Optimality and Suboptimality of MPPI Control in Stochastic and Deterministic Settings
Hannes Homburger, Florian Messerer, Moritz Diehl, Johannes Reuter
TL;DR
The paper analyzes Model Predictive Path Integral (MPPI) control from a stochastic optimal control perspective, showing that standard MPPI solves three related OCPs—CLS-OCP, OLS-OCP, and DET-OCP—under an input-noise interpretation.
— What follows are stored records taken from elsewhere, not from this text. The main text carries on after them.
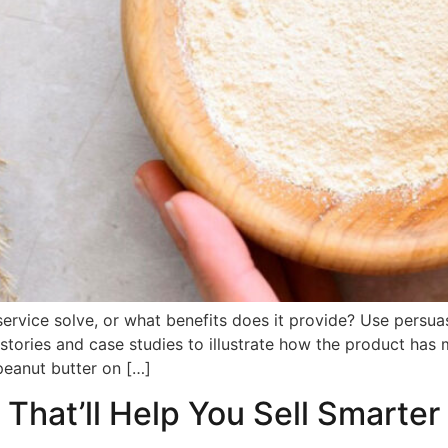
ervice solve, or what benefits does it provide? Use persua
stories and case studies to illustrate how the product has 
peanut butter on […]
 That’ll Help You Sell Smarter 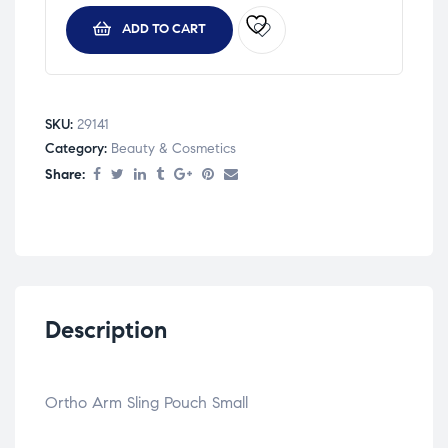
ADD TO CART
SKU:
29141
Category:
Beauty & Cosmetics
Share:
Description
Ortho Arm Sling Pouch Small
It introduces a beta-scaling parameter that tunes sampling uncertainty and proves that, in smooth unconstrained problems, the suboptimality of the MPPI control scales as $O(\beta^2)$ while the suboptimality of the value function scales as $O(\beta^4)$. The authors derive a Laplace-method-based convergence result for the deterministic case, showing that MPPI trajectories converge to the true DET-OCP solution as $\beta \to 0$. They also discuss computational aspects, including Monte Carlo sampling, importance sampling corrections, and GPU-friendly implementations, and illustrate the theory with numerical experiments. These results provide principled guidance for tuning MPPI hyperparameters in robotics and reinforcement learning applications.
Abstract
Model predictive path integral (MPPI) control has recently received a lot of attention, especially in the robotics and reinforcement learning communities. This letter aims to make the MPPI control framework more accessible to the optimal control community. We present three classes of optimal control problems and their solutions by MPPI. Further, we investigate the suboptimality of MPPI to general deterministic nonlinear discrete-time systems. Here, suboptimality is defined as the deviation between the control provided by MPPI and the optimal solution to the deterministic optimal control problem. Our findings are that in a smooth and unconstrained setting, the growth of suboptimality in the control input trajectory is second-order with the scaling of uncertainty. The results indicate that the suboptimality of the MPPI solution can be modulated by appropriately tuning the hyperparameters. We illustrate our findings using numerical examples.